Cloquet moves forward with sand-bottom pond planCloquet City Council members agreed Tuesday to dive into restoring the sand-bottom pond at Pinehurst Park.
By: Jana Peterson, Pine Journal
Cloquet City Council members agreed Tuesday to dive into restoring the sand-bottom pond at Pinehurst Park.
"[Let's] move forward as of today," said Cloquet Mayor Bruce Ahlgren during the working session before their council meeting.
Although the Minnesota Department of Health told city administrators months ago they would not approve any swimming facility with sand incorporated into the design, the city has appealed to them and additionally has sought assistance from local legislators.
An amendment to a Senate bill essentially "grandfathering in" repairs to the pond will likely pass, according to Ahlgren, who spoke with Sen. Tony Lourey this week.
If that happens, the city will not have to involve the Minnesota Department of Health in its plans to restore the pond, according to Brian Fritsinger, city administrator.
To that end, city councilors asked Fritsinger to begin writing a request for proposal to solicit bids for the work needed to repair and restore the swimming facility, which has been closed since 2005.
Councilors also agreed to form a committee to oversee the process. Tentatively, the group will be comprised of Ahlgren, council members David Bjerkness and Neil Nemmers, two members to be determined from the Cloquet Parks Commission, two members of the Pinehurst neighborhood working group that has championed the pond restoration all along, and a representative of Cloquet Community Education, which oversees swimming facility operations.
In other council matters, Cloquet Police asked and received authorization to participate with the St. Louis County Sheriff's Office to obtain additional software and printers in area squad cars through a federal grant. The new technology will improve efficiency when officers write tickets as it automatically downloads the information into court systems, according to Wade Lamirande, Cloquet Police chief.
The city also received an application from Evergreen Knoll for a permit authorizing an expansion at their assisted-living housing complex.
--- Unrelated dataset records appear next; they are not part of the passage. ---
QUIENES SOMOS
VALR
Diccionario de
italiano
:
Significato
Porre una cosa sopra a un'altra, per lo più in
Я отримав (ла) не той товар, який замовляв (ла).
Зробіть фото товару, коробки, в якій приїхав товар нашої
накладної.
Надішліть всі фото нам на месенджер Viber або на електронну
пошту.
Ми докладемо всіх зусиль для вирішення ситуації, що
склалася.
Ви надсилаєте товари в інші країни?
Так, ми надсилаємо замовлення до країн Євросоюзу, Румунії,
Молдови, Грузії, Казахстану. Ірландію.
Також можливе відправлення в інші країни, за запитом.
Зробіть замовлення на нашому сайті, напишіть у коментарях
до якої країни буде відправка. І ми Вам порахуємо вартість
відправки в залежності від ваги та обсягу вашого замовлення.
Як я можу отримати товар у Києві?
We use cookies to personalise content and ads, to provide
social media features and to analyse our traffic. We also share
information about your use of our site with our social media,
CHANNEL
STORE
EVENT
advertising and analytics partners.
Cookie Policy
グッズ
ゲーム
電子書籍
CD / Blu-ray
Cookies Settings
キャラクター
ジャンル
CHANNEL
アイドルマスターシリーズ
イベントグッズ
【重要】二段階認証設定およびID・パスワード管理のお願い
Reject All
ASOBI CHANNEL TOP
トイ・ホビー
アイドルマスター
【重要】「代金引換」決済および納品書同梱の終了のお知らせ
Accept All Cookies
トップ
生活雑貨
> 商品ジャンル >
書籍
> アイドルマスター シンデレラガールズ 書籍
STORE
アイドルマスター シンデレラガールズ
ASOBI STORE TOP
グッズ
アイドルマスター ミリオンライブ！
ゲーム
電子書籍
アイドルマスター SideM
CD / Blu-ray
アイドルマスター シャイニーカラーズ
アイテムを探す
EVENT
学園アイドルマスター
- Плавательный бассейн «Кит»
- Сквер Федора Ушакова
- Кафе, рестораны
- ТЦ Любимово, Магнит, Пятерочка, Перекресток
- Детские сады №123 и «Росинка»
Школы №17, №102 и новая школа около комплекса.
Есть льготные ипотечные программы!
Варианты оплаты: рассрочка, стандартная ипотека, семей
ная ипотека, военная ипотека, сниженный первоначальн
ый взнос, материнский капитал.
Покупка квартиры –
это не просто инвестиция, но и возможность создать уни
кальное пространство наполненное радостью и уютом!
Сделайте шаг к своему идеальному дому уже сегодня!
The permit, which was unanimously approved, will allow construction of 26 new cottage-style dwellings and conversion of part of an apartment building for a memory care facility, resulting in a net increase of 12 units.
The city additionally approved motions to schedule public hearings regarding assessments on two sewer and water reconstruction projects. Public hearings regarding the project on 15th Street and the project on Industry Avenue will be held at 7 p.m. on May 6 in the city council chambers.
Councilors also awarded a $121,000 contract to Redstone Construction for the South Oak sewer extension project on Big Lake Road. This bid was the lowest received by the city.